It wants to replace the General Teaching Council for Scotland with an Education Workforce Council for Scotland, which would register a wider range of education professionals - including college lecturers, school librarians and community learning and development (CLD) workers - as well as teachers.

The equivalent body in Wales - the Education Workforce Council (EWC) - has told the Scottish government that it took seven years for it to come into being after the Welsh government first consulted on the idea.

It follows warnings by the GTCS that the government’s plans to set up the new body could cost up to £7 million - money it argues would be “much better used to support front-line services that deliver learning and teaching”.

Delivering education

In a response to a government consultation on the plans, the EWC in Wales says: “The transition from Welsh government consulting on establishing the Education Workforce Council, developing legislation, opening the new body and registering and regulating the wider workforce has taken seven years in total.”

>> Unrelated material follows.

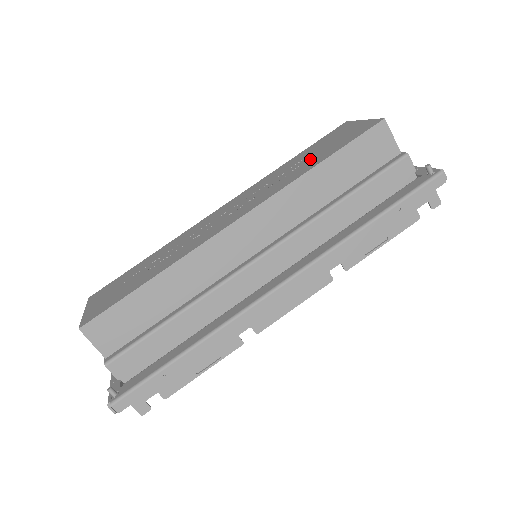
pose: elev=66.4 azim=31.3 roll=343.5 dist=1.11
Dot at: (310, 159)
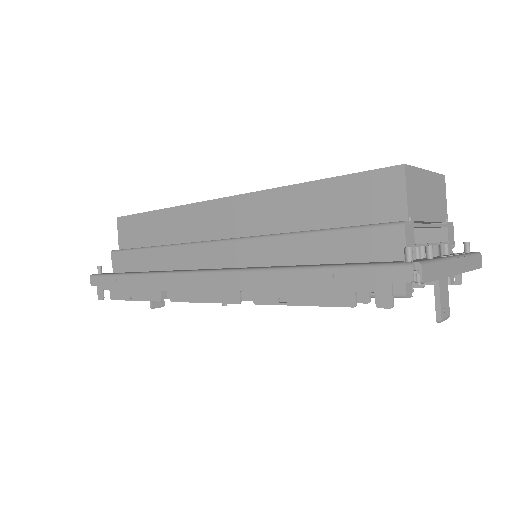
Dot at: occluded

The consultation concerns the law that the government intends to introduce to give headteachers more power - the Education (Scotland) Bill.

Other responses have called for teachers to be able to deliver subjects outside their specialism and warned that if headteachers are given greater powers, exclusions could rise.

The EWC also warns against the use of the word “workforce” in the title of the new body, saying it “has connotations of production lines” and could be perceived as “de-professionalising teachers and others involved in education”.

Workforce warning

This warning comes despite the fact the EWC has “workforce” in its own title - but the Welsh regulator says it “argued strongly for the inclusion of ‘professions’ or ‘professionals’, rather than ‘workforce’”.

Scottish teaching unions argue replacing the GTCS with a workforce council risks putting years of progress on teacher professionalism into reverse.

The GTCS has taken a lead role in teacher professional development but there are concerns that a workforce council would simply be a regulator.

The EWC’s response adds: “Current registrants with GTCS - and potential registrants with any new body - are by definition ‘knowledge workers’ it seems odd and anachronistic to use terminology with connotations of production lines.

“Moreover, we note that the consultation document uses ‘professionals’, it seems odd, therefore, to choose a different catch-all in the title of the new body.”

The Scottish government has been approached for a comment.